**Set task:**
Omit every image, and transcribe the remaining entries exactly as given.

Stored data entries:
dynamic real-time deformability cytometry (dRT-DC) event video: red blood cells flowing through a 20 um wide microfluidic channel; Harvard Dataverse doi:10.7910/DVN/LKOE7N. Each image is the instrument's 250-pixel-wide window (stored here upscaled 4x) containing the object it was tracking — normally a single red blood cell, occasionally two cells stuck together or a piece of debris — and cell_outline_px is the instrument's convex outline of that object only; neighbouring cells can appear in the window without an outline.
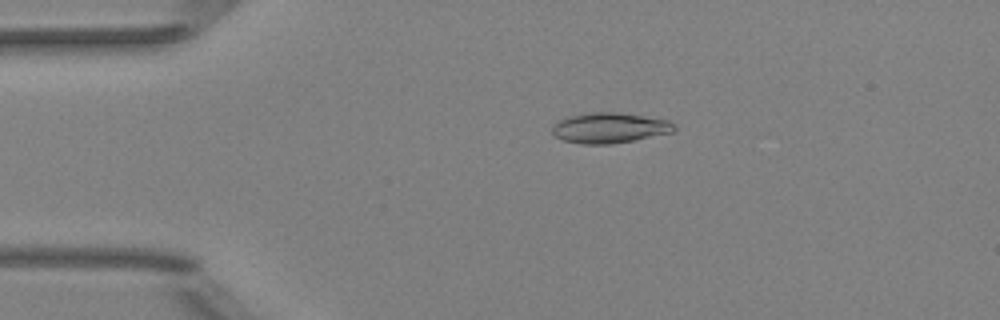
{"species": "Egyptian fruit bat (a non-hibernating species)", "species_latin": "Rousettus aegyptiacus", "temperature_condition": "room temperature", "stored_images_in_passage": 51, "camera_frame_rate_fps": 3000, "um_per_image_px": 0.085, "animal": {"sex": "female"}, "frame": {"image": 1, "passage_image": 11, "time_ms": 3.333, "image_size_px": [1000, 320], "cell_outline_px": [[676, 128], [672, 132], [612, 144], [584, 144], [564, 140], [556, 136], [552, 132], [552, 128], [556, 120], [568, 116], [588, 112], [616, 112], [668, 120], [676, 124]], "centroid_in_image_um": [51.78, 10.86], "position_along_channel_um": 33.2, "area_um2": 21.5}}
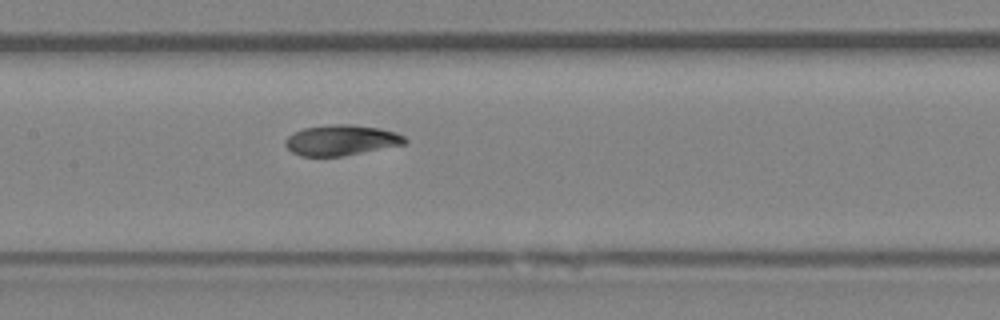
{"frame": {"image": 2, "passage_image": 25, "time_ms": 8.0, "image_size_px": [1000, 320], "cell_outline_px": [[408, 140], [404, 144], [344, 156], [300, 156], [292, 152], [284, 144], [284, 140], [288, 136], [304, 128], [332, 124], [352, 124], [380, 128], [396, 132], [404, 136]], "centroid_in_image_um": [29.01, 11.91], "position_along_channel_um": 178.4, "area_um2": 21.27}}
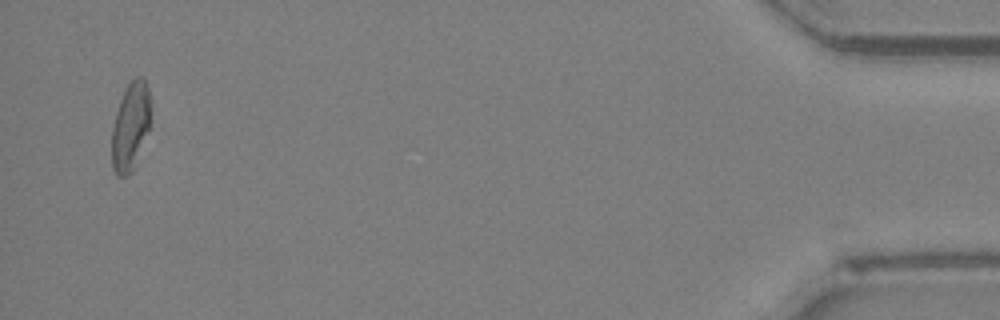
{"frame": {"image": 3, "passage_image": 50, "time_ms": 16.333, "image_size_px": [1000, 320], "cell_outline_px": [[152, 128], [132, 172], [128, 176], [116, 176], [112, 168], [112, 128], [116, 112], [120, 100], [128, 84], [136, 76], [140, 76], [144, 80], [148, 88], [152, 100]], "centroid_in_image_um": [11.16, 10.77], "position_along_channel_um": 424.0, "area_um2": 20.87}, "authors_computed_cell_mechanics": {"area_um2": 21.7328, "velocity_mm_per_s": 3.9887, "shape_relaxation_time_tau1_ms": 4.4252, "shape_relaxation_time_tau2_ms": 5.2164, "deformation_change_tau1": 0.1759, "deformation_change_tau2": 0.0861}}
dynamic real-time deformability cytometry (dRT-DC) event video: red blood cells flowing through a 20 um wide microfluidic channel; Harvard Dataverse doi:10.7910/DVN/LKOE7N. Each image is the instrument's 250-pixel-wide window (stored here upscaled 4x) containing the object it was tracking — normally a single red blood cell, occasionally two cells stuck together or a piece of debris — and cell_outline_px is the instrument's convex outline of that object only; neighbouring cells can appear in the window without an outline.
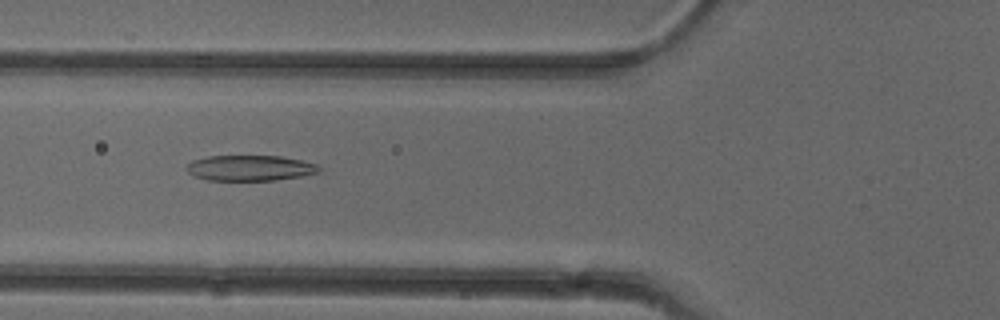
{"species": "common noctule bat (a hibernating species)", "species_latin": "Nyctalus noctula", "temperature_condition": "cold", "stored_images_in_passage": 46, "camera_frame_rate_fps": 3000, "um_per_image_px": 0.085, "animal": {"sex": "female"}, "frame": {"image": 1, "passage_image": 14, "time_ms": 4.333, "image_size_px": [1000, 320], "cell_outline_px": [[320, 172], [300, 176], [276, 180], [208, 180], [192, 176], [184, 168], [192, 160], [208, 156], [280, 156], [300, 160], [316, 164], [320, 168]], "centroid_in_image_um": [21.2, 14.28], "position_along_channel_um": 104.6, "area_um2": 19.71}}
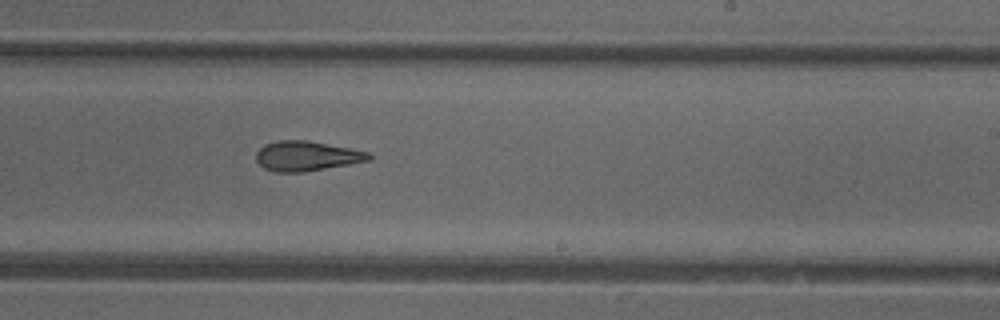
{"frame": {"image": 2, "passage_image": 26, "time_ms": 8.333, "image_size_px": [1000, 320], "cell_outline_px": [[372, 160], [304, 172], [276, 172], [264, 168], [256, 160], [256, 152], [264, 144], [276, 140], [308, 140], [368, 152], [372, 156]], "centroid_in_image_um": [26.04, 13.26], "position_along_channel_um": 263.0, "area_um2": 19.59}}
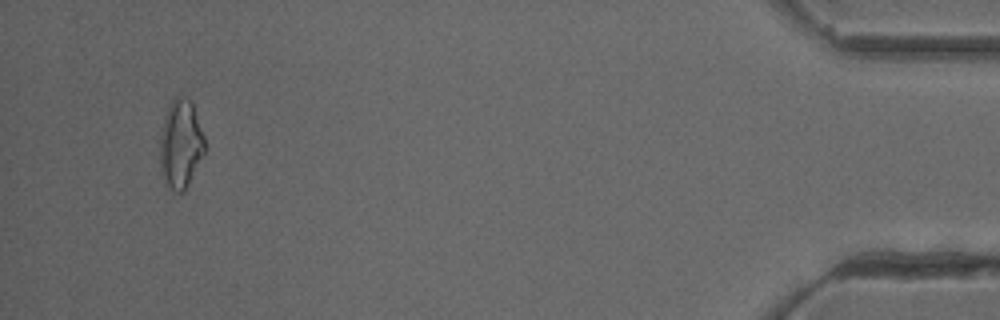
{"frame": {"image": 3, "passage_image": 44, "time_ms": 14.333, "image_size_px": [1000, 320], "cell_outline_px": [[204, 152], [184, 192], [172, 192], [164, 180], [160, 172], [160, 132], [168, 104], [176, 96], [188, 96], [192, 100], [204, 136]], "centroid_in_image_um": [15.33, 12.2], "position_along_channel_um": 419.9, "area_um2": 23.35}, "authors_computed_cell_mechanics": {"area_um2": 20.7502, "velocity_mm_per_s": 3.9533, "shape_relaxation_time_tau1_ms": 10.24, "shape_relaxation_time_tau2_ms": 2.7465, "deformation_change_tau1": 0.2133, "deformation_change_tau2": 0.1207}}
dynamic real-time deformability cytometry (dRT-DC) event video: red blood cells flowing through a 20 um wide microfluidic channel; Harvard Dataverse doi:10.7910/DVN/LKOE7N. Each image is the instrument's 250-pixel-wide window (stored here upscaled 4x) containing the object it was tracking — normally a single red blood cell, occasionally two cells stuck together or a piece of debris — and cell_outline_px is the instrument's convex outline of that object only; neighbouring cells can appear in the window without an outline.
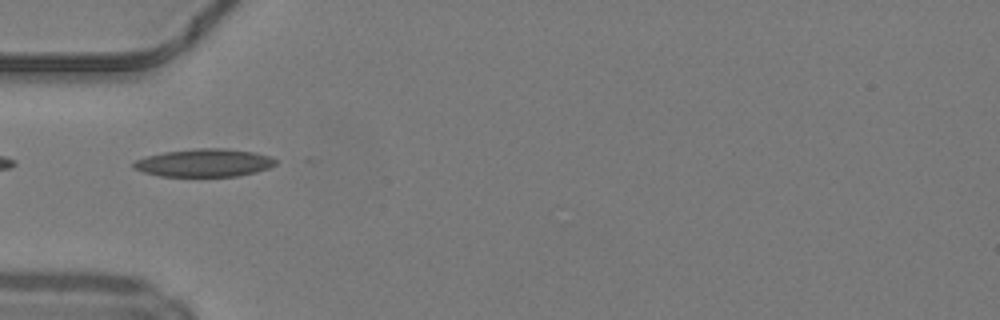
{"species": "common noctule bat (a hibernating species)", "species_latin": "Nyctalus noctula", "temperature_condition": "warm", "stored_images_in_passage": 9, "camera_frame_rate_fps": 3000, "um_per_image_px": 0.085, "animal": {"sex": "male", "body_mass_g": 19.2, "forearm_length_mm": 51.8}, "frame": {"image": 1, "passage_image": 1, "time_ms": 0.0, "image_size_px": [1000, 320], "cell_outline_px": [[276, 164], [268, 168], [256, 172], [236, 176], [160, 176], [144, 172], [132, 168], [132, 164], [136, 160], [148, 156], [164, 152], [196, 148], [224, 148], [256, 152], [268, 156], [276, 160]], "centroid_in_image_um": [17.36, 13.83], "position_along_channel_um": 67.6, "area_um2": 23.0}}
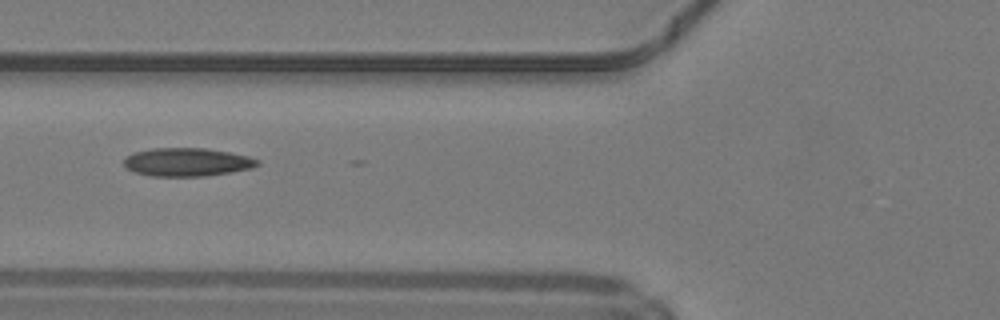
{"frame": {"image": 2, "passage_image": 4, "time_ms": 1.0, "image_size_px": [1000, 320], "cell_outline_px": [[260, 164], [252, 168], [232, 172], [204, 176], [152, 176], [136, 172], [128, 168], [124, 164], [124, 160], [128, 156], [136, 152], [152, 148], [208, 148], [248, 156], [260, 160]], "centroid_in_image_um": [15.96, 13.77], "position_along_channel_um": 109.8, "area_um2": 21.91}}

**Exercise answer:**
dynamic real-time deformability cytometry (dRT-DC) event video: red blood cells flowing through a 20 um wide microfluidic channel; Harvard Dataverse doi:10.7910/DVN/LKOE7N. Each image is the instrument's 250-pixel-wide window (stored here upscaled 4x) containing the object it was tracking — normally a single red blood cell, occasionally two cells stuck together or a piece of debris — and cell_outline_px is the instrument's convex outline of that object only; neighbouring cells can appear in the window without an outline.
{"species": "Egyptian fruit bat (a non-hibernating species)", "species_latin": "Rousettus aegyptiacus", "temperature_condition": "room temperature", "stored_images_in_passage": 51, "camera_frame_rate_fps": 3000, "um_per_image_px": 0.085, "animal": {"sex": "female"}, "frame": {"image": 1, "passage_image": 11, "time_ms": 3.333, "image_size_px": [1000, 320], "cell_outline_px": [[676, 128], [672, 132], [612, 144], [584, 144], [564, 140], [556, 136], [552, 132], [552, 128], [556, 120], [568, 116], [588, 112], [616, 112], [668, 120], [676, 124]], "centroid_in_image_um": [51.78, 10.86], "position_along_channel_um": 33.2, "area_um2": 21.5}}
{"frame": {"image": 2, "passage_image": 25, "time_ms": 8.0, "image_size_px": [1000, 320], "cell_outline_px": [[408, 140], [404, 144], [344, 156], [300, 156], [292, 152], [284, 144], [284, 140], [288, 136], [304, 128], [332, 124], [352, 124], [380, 128], [396, 132], [404, 136]], "centroid_in_image_um": [29.01, 11.91], "position_along_channel_um": 178.4, "area_um2": 21.27}}
{"frame": {"image": 3, "passage_image": 50, "time_ms": 16.333, "image_size_px": [1000, 320], "cell_outline_px": [[152, 128], [132, 172], [128, 176], [116, 176], [112, 168], [112, 128], [116, 112], [120, 100], [128, 84], [136, 76], [140, 76], [144, 80], [148, 88], [152, 100]], "centroid_in_image_um": [11.16, 10.77], "position_along_channel_um": 424.0, "area_um2": 20.87}, "authors_computed_cell_mechanics": {"area_um2": 21.7328, "velocity_mm_per_s": 3.9887, "shape_relaxation_time_tau1_ms": 4.4252, "shape_relaxation_time_tau2_ms": 5.2164, "deformation_change_tau1": 0.1759, "deformation_change_tau2": 0.0861}}
dynamic real-time deformability cytometry (dRT-DC) event video: red blood cells flowing through a 20 um wide microfluidic channel; Harvard Dataverse doi:10.7910/DVN/LKOE7N. Each image is the instrument's 250-pixel-wide window (stored here upscaled 4x) containing the object it was tracking — normally a single red blood cell, occasionally two cells stuck together or a piece of debris — and cell_outline_px is the instrument's convex outline of that object only; neighbouring cells can appear in the window without an outline.
{"species": "common noctule bat (a hibernating species)", "species_latin": "Nyctalus noctula", "temperature_condition": "cold", "stored_images_in_passage": 46, "camera_frame_rate_fps": 3000, "um_per_image_px": 0.085, "animal": {"sex": "female"}, "frame": {"image": 1, "passage_image": 14, "time_ms": 4.333, "image_size_px": [1000, 320], "cell_outline_px": [[320, 172], [300, 176], [276, 180], [208, 180], [192, 176], [184, 168], [192, 160], [208, 156], [280, 156], [300, 160], [316, 164], [320, 168]], "centroid_in_image_um": [21.2, 14.28], "position_along_channel_um": 104.6, "area_um2": 19.71}}
{"frame": {"image": 2, "passage_image": 26, "time_ms": 8.333, "image_size_px": [1000, 320], "cell_outline_px": [[372, 160], [304, 172], [276, 172], [264, 168], [256, 160], [256, 152], [264, 144], [276, 140], [308, 140], [368, 152], [372, 156]], "centroid_in_image_um": [26.04, 13.26], "position_along_channel_um": 263.0, "area_um2": 19.59}}
{"frame": {"image": 3, "passage_image": 44, "time_ms": 14.333, "image_size_px": [1000, 320], "cell_outline_px": [[204, 152], [184, 192], [172, 192], [164, 180], [160, 172], [160, 132], [168, 104], [176, 96], [188, 96], [192, 100], [204, 136]], "centroid_in_image_um": [15.33, 12.2], "position_along_channel_um": 419.9, "area_um2": 23.35}, "authors_computed_cell_mechanics": {"area_um2": 20.7502, "velocity_mm_per_s": 3.9533, "shape_relaxation_time_tau1_ms": 10.24, "shape_relaxation_time_tau2_ms": 2.7465, "deformation_change_tau1": 0.2133, "deformation_change_tau2": 0.1207}}
dynamic real-time deformability cytometry (dRT-DC) event video: red blood cells flowing through a 20 um wide microfluidic channel; Harvard Dataverse doi:10.7910/DVN/LKOE7N. Each image is the instrument's 250-pixel-wide window (stored here upscaled 4x) containing the object it was tracking — normally a single red blood cell, occasionally two cells stuck together or a piece of debris — and cell_outline_px is the instrument's convex outline of that object only; neighbouring cells can appear in the window without an outline.
{"species": "common noctule bat (a hibernating species)", "species_latin": "Nyctalus noctula", "temperature_condition": "warm", "stored_images_in_passage": 9, "camera_frame_rate_fps": 3000, "um_per_image_px": 0.085, "animal": {"sex": "male", "body_mass_g": 19.2, "forearm_length_mm": 51.8}, "frame": {"image": 1, "passage_image": 1, "time_ms": 0.0, "image_size_px": [1000, 320], "cell_outline_px": [[276, 164], [268, 168], [256, 172], [236, 176], [160, 176], [144, 172], [132, 168], [132, 164], [136, 160], [148, 156], [164, 152], [196, 148], [224, 148], [256, 152], [268, 156], [276, 160]], "centroid_in_image_um": [17.36, 13.83], "position_along_channel_um": 67.6, "area_um2": 23.0}}
{"frame": {"image": 2, "passage_image": 4, "time_ms": 1.0, "image_size_px": [1000, 320], "cell_outline_px": [[260, 164], [252, 168], [232, 172], [204, 176], [152, 176], [136, 172], [128, 168], [124, 164], [124, 160], [128, 156], [136, 152], [152, 148], [208, 148], [248, 156], [260, 160]], "centroid_in_image_um": [15.96, 13.77], "position_along_channel_um": 109.8, "area_um2": 21.91}}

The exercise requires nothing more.